Сима с тревогой наблюдала за Гириным, испугавшись, что лекция, так сильно ее заинтересовавшая, будет прервана. Но этот могучий, крупнолицый человек с глазами одновременно пронизывающими и добрыми, бровью не повел.
— Что ж, это хороший пример! Сальери был ученым в своем поиске, и ошибкой его, если мы примем поэтический образ за реальность, было то, что он применил не ту отрасль математики. А так заметим, что гармония уже поверена математикой и машины скоро будут писать симфонии — весьма посредственные, но ведь сколько было посредственности в искусстве всех времен и народов…
Сима заметила, как ярко вспыхнули щеки высокой женщины, принявшей самую ленивую позу.
— Но остается главный вопрос: зачем? Зачем познавать законы природы, мир вокруг себя, — объяснение этого здесь интеллигентной аудитории было бы просто комичным. Но скажу другое: разве вам, художникам, не интересны и не важны причины, по которым одну вещь мы считаем прекрасной, а другую — нет? Разве вам не нужно понять, что же такое критерий красоты, хорошего вкуса, на чем основано эстетическое удовольствие? Разве вам не хочется знать все это именно, чтобы избежать посредственности, личных ошибок, чтобы лучше вооружиться в борьбе за новые, высшие ступени искусства?.. Разве для вас строгая закономерность форм прекрасного кажется узами, а не ключом, открывающим путь к бездонному разнообразию творений природы? — Гирин обвел взглядом зал и чуть не вздрогнул от звенящего волнением голоса Симы.

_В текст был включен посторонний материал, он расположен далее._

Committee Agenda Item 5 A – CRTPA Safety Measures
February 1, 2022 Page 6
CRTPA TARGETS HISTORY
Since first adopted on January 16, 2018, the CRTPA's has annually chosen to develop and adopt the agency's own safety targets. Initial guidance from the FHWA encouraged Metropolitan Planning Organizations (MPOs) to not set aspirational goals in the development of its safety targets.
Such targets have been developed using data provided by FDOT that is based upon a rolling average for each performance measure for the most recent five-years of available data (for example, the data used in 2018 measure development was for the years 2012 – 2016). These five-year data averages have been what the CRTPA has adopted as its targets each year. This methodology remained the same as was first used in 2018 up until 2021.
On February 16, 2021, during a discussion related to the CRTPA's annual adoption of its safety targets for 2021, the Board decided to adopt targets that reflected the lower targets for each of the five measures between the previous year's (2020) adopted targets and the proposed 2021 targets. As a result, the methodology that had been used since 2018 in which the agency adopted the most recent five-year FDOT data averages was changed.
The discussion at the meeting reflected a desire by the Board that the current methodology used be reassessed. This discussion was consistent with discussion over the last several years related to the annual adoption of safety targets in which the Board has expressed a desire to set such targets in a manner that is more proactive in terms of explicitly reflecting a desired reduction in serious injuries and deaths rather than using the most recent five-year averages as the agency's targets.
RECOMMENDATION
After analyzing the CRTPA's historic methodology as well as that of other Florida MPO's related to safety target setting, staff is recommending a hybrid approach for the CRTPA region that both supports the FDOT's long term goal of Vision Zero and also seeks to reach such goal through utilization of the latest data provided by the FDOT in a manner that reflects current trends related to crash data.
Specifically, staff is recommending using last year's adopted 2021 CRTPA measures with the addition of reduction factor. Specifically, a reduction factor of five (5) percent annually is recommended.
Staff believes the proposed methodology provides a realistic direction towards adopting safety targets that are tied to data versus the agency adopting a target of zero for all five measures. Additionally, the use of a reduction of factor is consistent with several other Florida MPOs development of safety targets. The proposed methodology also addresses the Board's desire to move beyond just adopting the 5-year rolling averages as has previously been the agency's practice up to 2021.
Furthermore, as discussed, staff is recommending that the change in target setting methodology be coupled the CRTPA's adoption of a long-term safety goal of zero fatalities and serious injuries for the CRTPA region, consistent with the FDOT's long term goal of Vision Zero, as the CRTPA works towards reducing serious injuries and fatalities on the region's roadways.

— Довольно, не теряйте времени, рассказывайте нам об этих законах. Равнодушные пусть уходят или спят…
Последние слова девушки потонули в одобрительном гуле, смехе и аплодисментах. Улыбнулся и Гирин, глянув на Симу. Та смутилась и поспешила укрыться за спинами двух мрачного вида дядей, не пошевелившихся с начала выступления лектора.
— Хорошо! — голос Гирина неожиданно загремел. — Тогда условимся, что вы меня не перебиваете, каким бы странным вам ни показалось сказанное. А потом я к вашим услугам, спрашивайте, сомневайтесь, критикуйте.
Итак, наш организм может отталкиваться только от чего-то вполне реального, стоять на материальной почве. Вот вы, художники, постоянно сравниваете, скажем, соотносительные длины линий на глаз, а как вы это делаете? — В наступившем молчании Гирин продолжал: — Я задал вопрос не для того, чтобы унизить вас, упрекнуть в незнании и показать свою мудрость. Мало людей представляет себе истинный механизм такого, казалось бы, простого процесса, как сравнение двух линий. Мы поворачиваем наши глаза, пробегая ими сначала по одной линии, потом по другой. Более длинная линия потребует более продолжительного поворота глаз. В мышцах, движущих глаз, накопится больше молочной кислоты — токсина усталости, а это на основании опыта нашего мозга и нервной системы даст впечатление относительно большей длины. Точность тут поразительная, потому что разница в количестве токсина усталости будет ничтожнейшая — буквально чуть ли не в несколько молекул. Но в то же время это совершенно материальная основа, использующая химический процесс работы мышц тела.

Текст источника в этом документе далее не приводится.